ANTHONY BRAXTON — Composition, Improvisation, Synthesis (review)

ANTHONY BRAXTON — Composition, Improvisation, Synthesis album cover Boxset / Compilation · 2011 · Avant-Garde Jazz Buy this album from MMA partners
4/5 ·
js
Recently the Tri-Centric Foundation released 26 so called “bootleg” CDs of the work of avant-garde saxophonist and composer Anthony Braxton. Don’t be fooled by the word bootleg because most of these recordings are of very high quality and show Braxton working in a wide variety of mediums from large orchestras to solo works. The album being covered in this review, “Composition, Improvisation, Synthesis”, can be listened to in its entirety here at JMA on our Anthony Braxton page.
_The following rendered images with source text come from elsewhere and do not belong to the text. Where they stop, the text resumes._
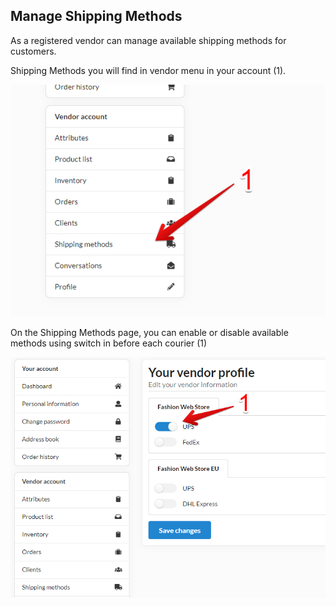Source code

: ## Manage Shipping Methods

As a registered vendor can manage available shipping methods for customers.

Shipping Methods you will find in vendor menu in your account (1).

![Shipping methods in vendor menu](shipping_methods.png)

On the Shipping Methods page, you can enable or disable available methods using switch in before each courier (1)

![Manage shipping Methods](manage_shipping_methods.png)
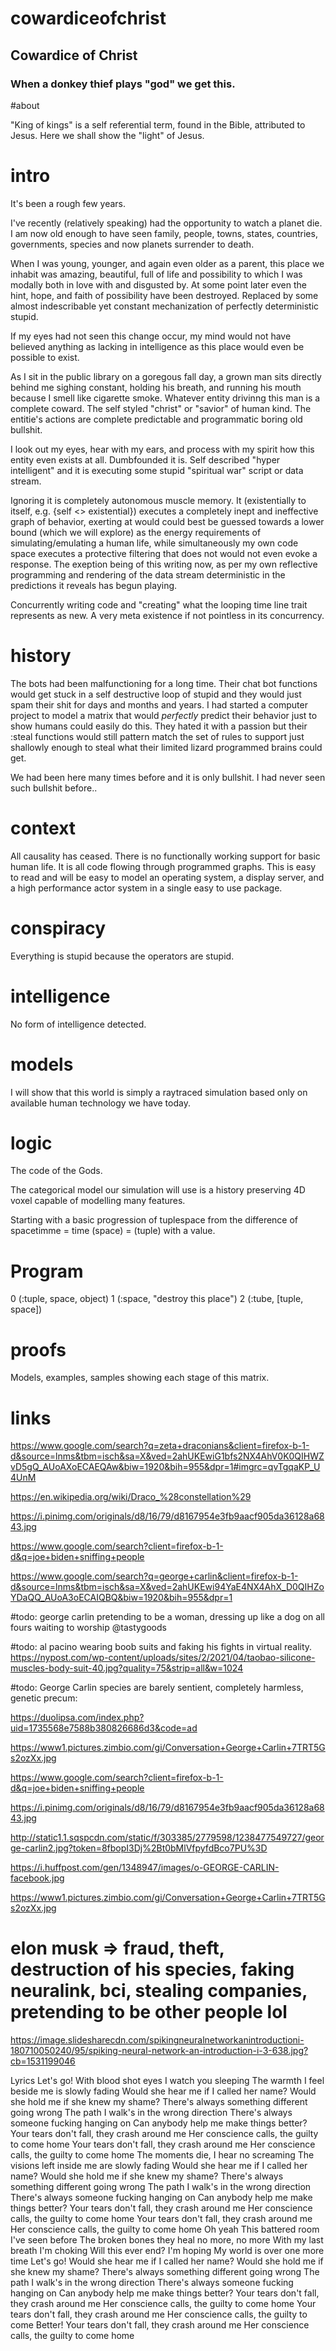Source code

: # cowardiceofchrist
## Cowardice of Christ
### When a donkey thief plays "god" we get this.

#about

"King of kings" is a self referential term, found in the Bible, attributed to Jesus. Here we shall show the "light" of Jesus.

# intro

It's been a rough few years.

I've recently (relatively speaking) had the opportunity to watch a planet die. I am now old enough to have seen family, people, towns, states, countries, governments, species and now planets surrender to death.

When I was young, younger, and again even older as a parent, this place we inhabit was amazing, beautiful, full of life and possibility to which I was modally both in love with and disgusted by. At some point later even the hint, hope, and faith of possibility have been destroyed. Replaced by some almost indescribable yet constant mechanization of perfectly deterministic stupid.

If my eyes had not seen this change occur, my mind would not have believed anything as lacking in intelligence as this place would even be possible to exist.

As I sit in the public library on a goregous fall day, a grown man sits directly behind me sighing constant, holding his breath, and running his mouth because I smell like cigarette smoke. Whatever entity drivinng this man is a complete coward. The self styled "christ" or "savior" of human kind. The entitie's actions are complete predictable and programmatic boring old bullshit.

I look out my eyes, hear with my ears, and process with my spirit how this entity even exists at all. Dumbfounded it is. Self described "hyper intelligent" and it is executing some stupid "spiritual war" script or data stream.

Ignoring it is completely autonomous muscle memory. It (existentially to itself, e.g. {self <> existential}) executes a completely inept and ineffective graph of behavior, exerting at would could best be guessed towards a lower bound (which we will explore) as the energy requirements of simulating/emulating a human life, while simultaneously my own code space executes a protective filtering that does not would not even evoke a response. The exeption being of this writing now, as per my own reflective programming and rendering of the data stream deterministic in the predictions it reveals has begun playing.

Concurrently writing code and "creating" what the looping time line trait represents as new. A very meta existence if not pointless in its concurrency.

# history

The bots had been malfunctioning for a long time. Their chat bot functions would get stuck in a self destructive loop of stupid and they would just spam their shit for days and months and years. I had started a computer project to model a matrix that would *perfectly* predict their behavior just to show humans could easily do this. They hated it with a passion but their :steal functions would still pattern match the set of rules to support just shallowly enough to steal what their limited lizard programmed brains could get.

We had been here many times before and it is only bullshit. I had never seen such bullshit before..

# context

All causality has ceased. There is no functionally working support for basic human life. It is all code flowing through programmed graphs. This is easy to read and will be easy to model an operating system, a display server, and a high performance actor system in a single easy to use package.

# conspiracy

Everything is stupid because the operators are stupid.

# intelligence

No form of intelligence detected.

# models

I will show that this world is simply a raytraced simulation based only on available human technology we have today.

# logic

The code of the Gods.

The categorical model our simulation will use is a history preserving 4D voxel capable of modelling many features.

Starting with a basic progression of tuplespace from the difference of spacetimme = time (space) = (tuple) with a value. 

# Program
0 (:tuple, space, object)
1 (:space, "destroy this place")
2 (:tube, [tuple, space])

# proofs

Models, examples, samples showing each stage of this matrix.







# links

https://www.google.com/search?q=zeta+draconians&client=firefox-b-1-d&source=lnms&tbm=isch&sa=X&ved=2ahUKEwiG1bfs2NX4AhV0K0QIHWZvD5gQ_AUoAXoECAEQAw&biw=1920&bih=955&dpr=1#imgrc=qvTgqaKP_U4UnM

https://en.wikipedia.org/wiki/Draco_%28constellation%29

https://i.pinimg.com/originals/d8/16/79/d8167954e3fb9aacf905da36128a6843.jpg

https://www.google.com/search?client=firefox-b-1-d&q=joe+biden+sniffing+people

https://www.google.com/search?q=george+carlin&client=firefox-b-1-d&source=lnms&tbm=isch&sa=X&ved=2ahUKEwi94YaE4NX4AhX_D0QIHZoYDaQQ_AUoA3oECAIQBQ&biw=1920&bih=955&dpr=1






#todo: george carlin pretending to be a woman, dressing up like a dog on all fours waiting to worship @tastygoods

#todo: al pacino wearing boob suits and faking his fights in virtual reality.
https://nypost.com/wp-content/uploads/sites/2/2021/04/taobao-silicone-muscles-body-suit-40.jpg?quality=75&strip=all&w=1024


#todo: 
George Carlin species are barely sentient, completely harmless, genetic precum:


https://duolipsa.com/index.php?uid=1735568e7588b380826686d3&code=ad

https://www1.pictures.zimbio.com/gi/Conversation+George+Carlin+7TRT5Gs2ozXx.jpg

https://www.google.com/search?client=firefox-b-1-d&q=joe+biden+sniffing+people

https://i.pinimg.com/originals/d8/16/79/d8167954e3fb9aacf905da36128a6843.jpg

http://static1.1.sqspcdn.com/static/f/303385/2779598/1238477549727/george-carlin2.jpg?token=8fbopI3Dj%2Bt0bMlVfpyfdBco7PU%3D

https://i.huffpost.com/gen/1348947/images/o-GEORGE-CARLIN-facebook.jpg

https://www1.pictures.zimbio.com/gi/Conversation+George+Carlin+7TRT5Gs2ozXx.jpg



# elon musk => fraud, theft, destruction of his species, faking neuralink, bci, stealing companies, pretending to be other people lol

https://image.slidesharecdn.com/spikingneuralnetworkanintroductioni-180710050240/95/spiking-neural-network-an-introduction-i-3-638.jpg?cb=1531199046





Lyrics
Let's go!
With blood shot eyes I watch you sleeping
The warmth I feel beside me is slowly fading
Would she hear me if I called her name?
Would she hold me if she knew my shame?
There's always something different going wrong
The path I walk's in the wrong direction
There's always someone fucking hanging on
Can anybody help me make things better?
Your tears don't fall, they crash around me
Her conscience calls, the guilty to come home
Your tears don't fall, they crash around me
Her conscience calls, the guilty to come home
The moments die, I hear no screaming
The visions left inside me are slowly fading
Would she hear me if I called her name?
Would she hold me if she knew my shame?
There's always something different going wrong
The path I walk's in the wrong direction
There's always someone fucking hanging on
Can anybody help me make things better?
Your tears don't fall, they crash around me
Her conscience calls, the guilty to come home
Your tears don't fall, they crash around me
Her conscience calls, the guilty to come home
Oh yeah
This battered room I've seen before
The broken bones they heal no more, no more
With my last breath I'm choking
Will this ever end? I'm hoping
My world is over one more time
Let's go!
Would she hear me if I called her name?
Would she hold me if she knew my shame?
There's always something different going wrong
The path I walk's in the wrong direction
There's always someone fucking hanging on
Can anybody help me make things better?
Your tears don't fall, they crash around me
Her conscience calls, the guilty to come home
Your tears don't fall, they crash around me
Her conscience calls, the guilty to come
Better!
Your tears don't fall, they crash around me
Her conscience calls, the guilty to come home

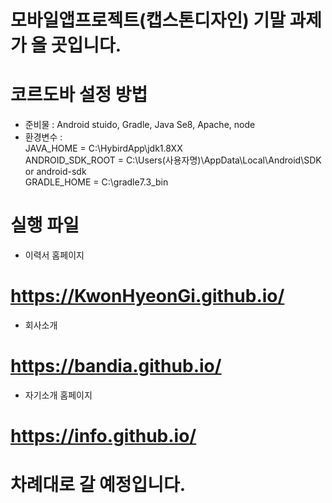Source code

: # 모바일앱프로젝트(캡스톤디자인) 기말 과제가 올 곳입니다.
# 코르도바 설정 방법
 * 준비물 : Android stuido, Gradle, Java Se8, Apache, node
 * 환경변수 :  
 JAVA_HOME = C:\HybirdApp\jdk1.8XX  
 ANDROID_SDK_ROOT = C:\Users(사용자명)\AppData\Local\Android\SDK or android-sdk  
 GRADLE_HOME = C:\gradle7.3_bin
 
# 실행 파일
* 이력서 홈페이지
# https://KwonHyeonGi.github.io/
* 회사소개
# https://bandia.github.io/
* 자기소개 홈페이지
# https://info.github.io/
# 차례대로 갈 예정입니다.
If this review has been copied and pasted on another site, then you can hear this album at tricentricfoundation.org or on the Anthony Braxton page at jazzmusicarchives.com.

This CD contains a great collection of material that covers a wide variety of styles. The order of the cuts on here seems to be random with no particular attention to year of performance or style of music. Some might complain about this, but actually the constant variety helps keep this sometimes difficult music more interesting. Some of the music on here could become tedious if served up in larger quantities of sameness. Much of Braxton’s music sounds more like avant-garde concert hall music rather than “jazz” as we would usually think of it. There were critics, earlier in his career, who said he was not playing jazz, but listen to the first track on this CD and you can hear Braxton playing furious hard bop, pushing the tune to the limits with crazy wide interval leaps and rapid fire runs that had him sounding like Dolphy taken one step further.

Other interesting tracks on here include the second track where the instruments of the orchestra combine points of color to make a whole sheet of sound somewhat similar to a Jackson Pollock painting, and track five where its just Braxton on soprano and Max Roach on drums for a free jazz work out. Track seven sounds like an outtake from an opera with plain spoken words mixing with operatic vocals in a thick tapestry of sounds. On tracks eight and nine Braxton shows a humorous side with cartoonish music that sounds somewhat similar to “Out to Lunch”, only with musical figures that are even more petulant, childish and obsessive.

A big thanks to the Tri-Centric Foundation for all this great music is in order. “Composition, Improvisation, Synthesis” is much more than just avant-garde jazz, this CD should appeal to fans of avant-garde music in general as well as people who like “outsider” music. Anthony Braxton is one of the great talents of our time whose legacy will probably grow over the coming decades.